Design Trust

Hong Kong recently saw the launch of Design Trust, a privately funded grant-providing foundation that aims to support the creative industries in Hong Kong and the greater Pearl River Delta region. As the city continues to work towards becoming a creative hub in Asia, the grants provided by Design Trust are welcome.

Open to applicants from disciplines as diverse as graphics, media, fashion and the built environment, the foundation’s grants fall into two categories — Research Fellowship Grants and Cultural Projects Grants — designed to allow beneficiaries to expand their portfolios, gain additional skills and develop much needed research.

This year’s Research Fellowship Grant partners with M+, a Hong Kong museum focusing on 20th- and 21st-century art, design, architecture and moving image, and is titled the M+ / Design Trust Fellowship Grant.

The inaugural grant recipient is Ling Fan, a designer, educator and entrepreneur whose project ‘Hong Kong as an Archetype: Revisiting Modernist Ideas of the City and its Urban Forms’ was selected from more than 40 applications. Fan’s research will explore the interpretation of Hong Kong’s modernist urban forms and the dialectics surrounding the city’s urbanisation; his aim is to sketch a critical understanding of the idea of a contemporary Chinese city.

The Cultural Project Grant provides grants to individual designers, architects, cultural practitioners and non-profit organisations for projects related to design and architecture within the greater Pearl River Delta region.
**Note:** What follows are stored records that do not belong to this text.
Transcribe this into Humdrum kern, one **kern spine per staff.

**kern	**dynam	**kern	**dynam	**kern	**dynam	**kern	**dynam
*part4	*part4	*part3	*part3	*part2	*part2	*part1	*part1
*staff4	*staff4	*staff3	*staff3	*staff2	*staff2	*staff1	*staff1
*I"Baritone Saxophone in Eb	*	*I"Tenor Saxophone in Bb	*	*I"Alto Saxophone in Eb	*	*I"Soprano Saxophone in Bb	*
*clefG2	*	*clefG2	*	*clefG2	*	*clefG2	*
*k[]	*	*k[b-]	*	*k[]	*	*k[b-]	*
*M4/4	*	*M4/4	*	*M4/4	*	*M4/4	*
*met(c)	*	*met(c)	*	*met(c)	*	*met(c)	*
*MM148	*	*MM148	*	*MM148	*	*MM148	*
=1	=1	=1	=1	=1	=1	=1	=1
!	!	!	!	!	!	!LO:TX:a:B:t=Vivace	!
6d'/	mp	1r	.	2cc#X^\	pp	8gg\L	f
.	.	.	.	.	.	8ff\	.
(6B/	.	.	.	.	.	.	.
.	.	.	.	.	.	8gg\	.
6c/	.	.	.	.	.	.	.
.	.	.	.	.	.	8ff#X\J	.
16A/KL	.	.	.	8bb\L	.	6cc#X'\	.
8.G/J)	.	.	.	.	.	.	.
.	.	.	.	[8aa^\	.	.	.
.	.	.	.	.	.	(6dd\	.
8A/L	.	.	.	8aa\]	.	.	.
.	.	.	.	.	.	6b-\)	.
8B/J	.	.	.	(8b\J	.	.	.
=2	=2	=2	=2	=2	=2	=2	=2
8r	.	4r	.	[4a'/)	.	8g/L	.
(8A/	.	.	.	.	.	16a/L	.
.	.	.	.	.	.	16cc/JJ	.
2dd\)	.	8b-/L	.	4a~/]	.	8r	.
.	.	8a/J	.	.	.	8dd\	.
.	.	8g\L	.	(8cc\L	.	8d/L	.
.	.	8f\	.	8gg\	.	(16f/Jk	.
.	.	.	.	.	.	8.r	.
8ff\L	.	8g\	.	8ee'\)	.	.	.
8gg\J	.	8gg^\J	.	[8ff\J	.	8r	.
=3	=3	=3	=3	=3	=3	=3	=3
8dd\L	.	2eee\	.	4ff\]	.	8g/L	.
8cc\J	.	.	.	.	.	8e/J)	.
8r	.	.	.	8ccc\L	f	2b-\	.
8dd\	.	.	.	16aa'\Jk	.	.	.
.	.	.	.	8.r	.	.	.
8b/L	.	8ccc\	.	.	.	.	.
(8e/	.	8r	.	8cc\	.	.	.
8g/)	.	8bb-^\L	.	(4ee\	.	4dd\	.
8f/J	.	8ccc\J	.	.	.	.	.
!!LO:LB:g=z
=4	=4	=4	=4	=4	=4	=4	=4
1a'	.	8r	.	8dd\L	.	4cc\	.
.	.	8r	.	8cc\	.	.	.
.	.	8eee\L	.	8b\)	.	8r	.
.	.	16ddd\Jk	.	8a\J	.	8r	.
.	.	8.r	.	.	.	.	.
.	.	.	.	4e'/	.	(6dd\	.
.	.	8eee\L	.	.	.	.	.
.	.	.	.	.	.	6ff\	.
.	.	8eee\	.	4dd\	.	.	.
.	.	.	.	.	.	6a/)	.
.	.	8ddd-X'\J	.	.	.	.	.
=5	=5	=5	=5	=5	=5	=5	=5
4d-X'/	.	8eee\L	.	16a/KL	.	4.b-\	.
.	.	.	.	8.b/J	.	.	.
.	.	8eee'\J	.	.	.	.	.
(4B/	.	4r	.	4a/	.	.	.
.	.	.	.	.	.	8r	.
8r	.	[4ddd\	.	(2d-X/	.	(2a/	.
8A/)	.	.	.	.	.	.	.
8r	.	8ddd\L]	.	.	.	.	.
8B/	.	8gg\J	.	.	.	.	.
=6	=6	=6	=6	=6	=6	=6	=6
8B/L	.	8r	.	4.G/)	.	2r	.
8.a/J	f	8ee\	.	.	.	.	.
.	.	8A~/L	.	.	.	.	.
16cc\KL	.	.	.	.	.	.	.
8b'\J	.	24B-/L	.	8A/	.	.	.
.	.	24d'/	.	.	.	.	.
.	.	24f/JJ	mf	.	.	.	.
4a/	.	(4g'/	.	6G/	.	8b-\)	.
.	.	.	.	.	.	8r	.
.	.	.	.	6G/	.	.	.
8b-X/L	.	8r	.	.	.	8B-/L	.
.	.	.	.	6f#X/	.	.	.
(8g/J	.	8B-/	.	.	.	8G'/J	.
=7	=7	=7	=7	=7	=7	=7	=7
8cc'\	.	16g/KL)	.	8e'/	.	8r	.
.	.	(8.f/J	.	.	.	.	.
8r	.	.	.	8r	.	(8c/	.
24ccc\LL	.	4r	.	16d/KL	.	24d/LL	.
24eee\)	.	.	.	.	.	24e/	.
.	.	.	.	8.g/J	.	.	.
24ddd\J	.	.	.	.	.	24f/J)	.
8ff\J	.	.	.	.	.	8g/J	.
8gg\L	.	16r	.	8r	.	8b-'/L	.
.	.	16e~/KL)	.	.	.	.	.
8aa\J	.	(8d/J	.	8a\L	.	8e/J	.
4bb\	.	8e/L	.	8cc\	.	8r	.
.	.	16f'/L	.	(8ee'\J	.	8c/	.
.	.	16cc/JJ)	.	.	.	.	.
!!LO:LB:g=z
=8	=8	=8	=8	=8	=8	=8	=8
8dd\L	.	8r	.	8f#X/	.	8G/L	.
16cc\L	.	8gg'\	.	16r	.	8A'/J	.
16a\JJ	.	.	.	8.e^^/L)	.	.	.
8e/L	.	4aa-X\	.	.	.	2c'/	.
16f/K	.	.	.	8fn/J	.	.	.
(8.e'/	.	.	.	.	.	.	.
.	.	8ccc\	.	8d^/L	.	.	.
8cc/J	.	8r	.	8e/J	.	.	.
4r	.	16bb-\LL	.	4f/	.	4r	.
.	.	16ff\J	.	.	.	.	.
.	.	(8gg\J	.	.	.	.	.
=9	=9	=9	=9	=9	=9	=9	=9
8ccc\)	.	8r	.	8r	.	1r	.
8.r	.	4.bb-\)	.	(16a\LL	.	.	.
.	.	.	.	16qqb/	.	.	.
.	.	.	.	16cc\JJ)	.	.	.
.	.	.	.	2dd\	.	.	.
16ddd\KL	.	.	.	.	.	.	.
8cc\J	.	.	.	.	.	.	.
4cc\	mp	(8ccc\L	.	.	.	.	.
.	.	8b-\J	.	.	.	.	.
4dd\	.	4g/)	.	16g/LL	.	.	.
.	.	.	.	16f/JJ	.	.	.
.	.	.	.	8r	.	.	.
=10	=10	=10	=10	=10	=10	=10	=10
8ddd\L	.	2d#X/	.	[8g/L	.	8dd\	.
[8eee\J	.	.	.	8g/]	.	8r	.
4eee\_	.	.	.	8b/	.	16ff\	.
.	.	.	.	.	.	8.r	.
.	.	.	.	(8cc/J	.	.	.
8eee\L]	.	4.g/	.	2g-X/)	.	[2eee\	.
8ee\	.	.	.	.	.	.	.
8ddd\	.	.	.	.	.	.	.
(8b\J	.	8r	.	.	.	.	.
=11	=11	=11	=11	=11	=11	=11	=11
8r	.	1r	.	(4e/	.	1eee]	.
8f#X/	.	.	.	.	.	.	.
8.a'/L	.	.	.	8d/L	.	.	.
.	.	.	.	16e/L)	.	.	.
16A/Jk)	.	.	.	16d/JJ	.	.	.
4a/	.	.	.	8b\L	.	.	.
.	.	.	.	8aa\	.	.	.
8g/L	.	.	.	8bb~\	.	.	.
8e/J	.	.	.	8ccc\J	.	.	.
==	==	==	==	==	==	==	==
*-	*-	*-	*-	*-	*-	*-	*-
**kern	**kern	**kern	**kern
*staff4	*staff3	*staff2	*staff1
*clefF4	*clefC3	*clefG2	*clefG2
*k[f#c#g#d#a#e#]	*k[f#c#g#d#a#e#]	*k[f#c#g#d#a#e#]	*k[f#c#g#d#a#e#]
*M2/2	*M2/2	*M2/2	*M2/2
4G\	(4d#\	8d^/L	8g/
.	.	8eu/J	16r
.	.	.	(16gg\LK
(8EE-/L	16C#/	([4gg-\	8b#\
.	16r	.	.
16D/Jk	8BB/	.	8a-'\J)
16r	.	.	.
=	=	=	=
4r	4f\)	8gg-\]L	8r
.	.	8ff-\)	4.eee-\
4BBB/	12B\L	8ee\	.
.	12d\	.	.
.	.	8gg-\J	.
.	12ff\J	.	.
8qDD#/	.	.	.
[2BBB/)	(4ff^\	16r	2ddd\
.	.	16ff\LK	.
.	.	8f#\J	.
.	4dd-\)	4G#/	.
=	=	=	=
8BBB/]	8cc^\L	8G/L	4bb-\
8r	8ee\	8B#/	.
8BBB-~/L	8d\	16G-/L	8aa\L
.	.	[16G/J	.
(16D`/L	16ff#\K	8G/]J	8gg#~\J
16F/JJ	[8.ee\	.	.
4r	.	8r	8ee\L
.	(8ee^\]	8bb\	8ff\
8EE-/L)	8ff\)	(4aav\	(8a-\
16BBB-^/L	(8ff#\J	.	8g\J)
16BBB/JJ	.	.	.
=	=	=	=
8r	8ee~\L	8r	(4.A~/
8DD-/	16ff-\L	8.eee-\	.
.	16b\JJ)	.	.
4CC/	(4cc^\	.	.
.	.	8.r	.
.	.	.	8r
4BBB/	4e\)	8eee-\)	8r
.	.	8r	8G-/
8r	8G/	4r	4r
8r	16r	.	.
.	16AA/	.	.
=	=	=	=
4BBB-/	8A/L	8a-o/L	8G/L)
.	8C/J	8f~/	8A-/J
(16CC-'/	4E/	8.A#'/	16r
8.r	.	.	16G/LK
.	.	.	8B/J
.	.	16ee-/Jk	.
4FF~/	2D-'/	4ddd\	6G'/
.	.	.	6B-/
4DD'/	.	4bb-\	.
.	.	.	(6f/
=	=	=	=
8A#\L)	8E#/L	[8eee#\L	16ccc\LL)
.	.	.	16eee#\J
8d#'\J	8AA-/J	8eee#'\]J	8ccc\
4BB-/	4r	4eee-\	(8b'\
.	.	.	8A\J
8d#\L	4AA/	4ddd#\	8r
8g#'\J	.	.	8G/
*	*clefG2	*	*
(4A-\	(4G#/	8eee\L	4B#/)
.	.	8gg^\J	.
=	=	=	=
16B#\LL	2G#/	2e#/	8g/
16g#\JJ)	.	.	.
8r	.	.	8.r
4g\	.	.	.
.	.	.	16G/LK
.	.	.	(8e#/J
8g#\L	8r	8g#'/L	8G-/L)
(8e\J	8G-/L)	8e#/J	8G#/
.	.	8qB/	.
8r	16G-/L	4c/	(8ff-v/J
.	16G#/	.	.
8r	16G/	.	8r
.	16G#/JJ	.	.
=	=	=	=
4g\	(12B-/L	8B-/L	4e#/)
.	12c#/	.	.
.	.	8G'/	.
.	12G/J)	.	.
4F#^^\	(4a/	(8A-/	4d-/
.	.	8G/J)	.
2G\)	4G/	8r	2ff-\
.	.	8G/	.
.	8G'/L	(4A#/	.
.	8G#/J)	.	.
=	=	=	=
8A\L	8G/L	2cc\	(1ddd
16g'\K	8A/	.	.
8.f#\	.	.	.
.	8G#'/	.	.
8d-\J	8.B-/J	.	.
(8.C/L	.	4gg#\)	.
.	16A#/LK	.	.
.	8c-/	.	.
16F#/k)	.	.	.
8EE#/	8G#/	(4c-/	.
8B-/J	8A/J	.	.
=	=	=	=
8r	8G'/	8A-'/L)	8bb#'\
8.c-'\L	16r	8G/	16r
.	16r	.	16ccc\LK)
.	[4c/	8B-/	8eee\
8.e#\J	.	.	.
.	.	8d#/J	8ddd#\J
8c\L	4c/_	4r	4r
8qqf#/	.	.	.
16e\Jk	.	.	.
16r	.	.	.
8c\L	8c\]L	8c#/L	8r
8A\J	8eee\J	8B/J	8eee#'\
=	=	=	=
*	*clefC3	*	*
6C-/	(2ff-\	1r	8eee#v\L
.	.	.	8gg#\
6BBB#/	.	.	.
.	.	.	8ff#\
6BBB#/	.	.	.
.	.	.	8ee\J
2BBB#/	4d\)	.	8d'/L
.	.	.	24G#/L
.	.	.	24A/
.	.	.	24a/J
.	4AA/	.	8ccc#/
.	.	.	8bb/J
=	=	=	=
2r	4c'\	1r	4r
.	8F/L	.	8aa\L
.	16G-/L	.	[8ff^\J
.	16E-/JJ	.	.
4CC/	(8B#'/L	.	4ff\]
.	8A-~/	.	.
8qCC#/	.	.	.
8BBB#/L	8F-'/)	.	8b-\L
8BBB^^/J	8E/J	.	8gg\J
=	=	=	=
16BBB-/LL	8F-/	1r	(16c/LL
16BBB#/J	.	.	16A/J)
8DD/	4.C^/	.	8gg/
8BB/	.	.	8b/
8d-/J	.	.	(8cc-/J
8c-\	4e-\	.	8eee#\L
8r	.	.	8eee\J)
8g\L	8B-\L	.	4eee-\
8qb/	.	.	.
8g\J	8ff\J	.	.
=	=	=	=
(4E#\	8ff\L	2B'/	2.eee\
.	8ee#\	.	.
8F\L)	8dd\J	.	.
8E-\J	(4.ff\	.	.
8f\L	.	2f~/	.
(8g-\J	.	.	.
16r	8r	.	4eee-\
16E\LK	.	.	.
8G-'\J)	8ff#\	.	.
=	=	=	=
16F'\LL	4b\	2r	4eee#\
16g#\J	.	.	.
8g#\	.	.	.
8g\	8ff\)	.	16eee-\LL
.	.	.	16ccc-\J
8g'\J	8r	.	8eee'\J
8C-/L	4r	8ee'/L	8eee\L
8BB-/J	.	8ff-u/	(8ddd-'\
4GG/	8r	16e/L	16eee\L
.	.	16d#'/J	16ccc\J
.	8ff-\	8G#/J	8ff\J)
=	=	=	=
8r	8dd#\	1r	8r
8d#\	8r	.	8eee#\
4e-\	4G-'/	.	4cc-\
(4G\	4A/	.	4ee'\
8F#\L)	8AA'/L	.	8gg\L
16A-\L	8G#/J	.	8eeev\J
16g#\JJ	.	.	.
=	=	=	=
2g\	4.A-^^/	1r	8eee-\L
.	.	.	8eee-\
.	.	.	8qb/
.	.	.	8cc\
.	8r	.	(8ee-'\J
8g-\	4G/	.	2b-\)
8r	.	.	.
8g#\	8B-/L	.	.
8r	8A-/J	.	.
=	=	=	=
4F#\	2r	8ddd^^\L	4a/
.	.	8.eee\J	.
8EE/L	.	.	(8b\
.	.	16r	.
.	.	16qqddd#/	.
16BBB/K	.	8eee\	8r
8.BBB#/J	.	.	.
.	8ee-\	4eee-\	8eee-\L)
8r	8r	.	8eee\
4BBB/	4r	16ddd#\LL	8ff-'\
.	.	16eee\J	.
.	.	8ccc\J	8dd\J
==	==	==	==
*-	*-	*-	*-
This is geared towards developing local design talent and promoting them internationally via talks, exhibitions, installations and residencies.

The inaugural Cultural Project Grant recipient is MAP Office, founded by artist / architect duo Valérie Portefaix and Laurent Gutierrez. The winning project, entitled ‘Hong Kong is Land’, will investigate and document eight particular communities and their respective economies with the aim of establishing an inventory of the uneven growth within the city. The research will aid thought progression on issues such as urban planning, housing density and population growth, and the final project will travel internationally, starting at MoMA in New York and moving to MAK in Vienna.

The Design Trust board of directors is comprised of a formidable line-up of architecture, design, arts, media and business luminaries; we welcome their initiative.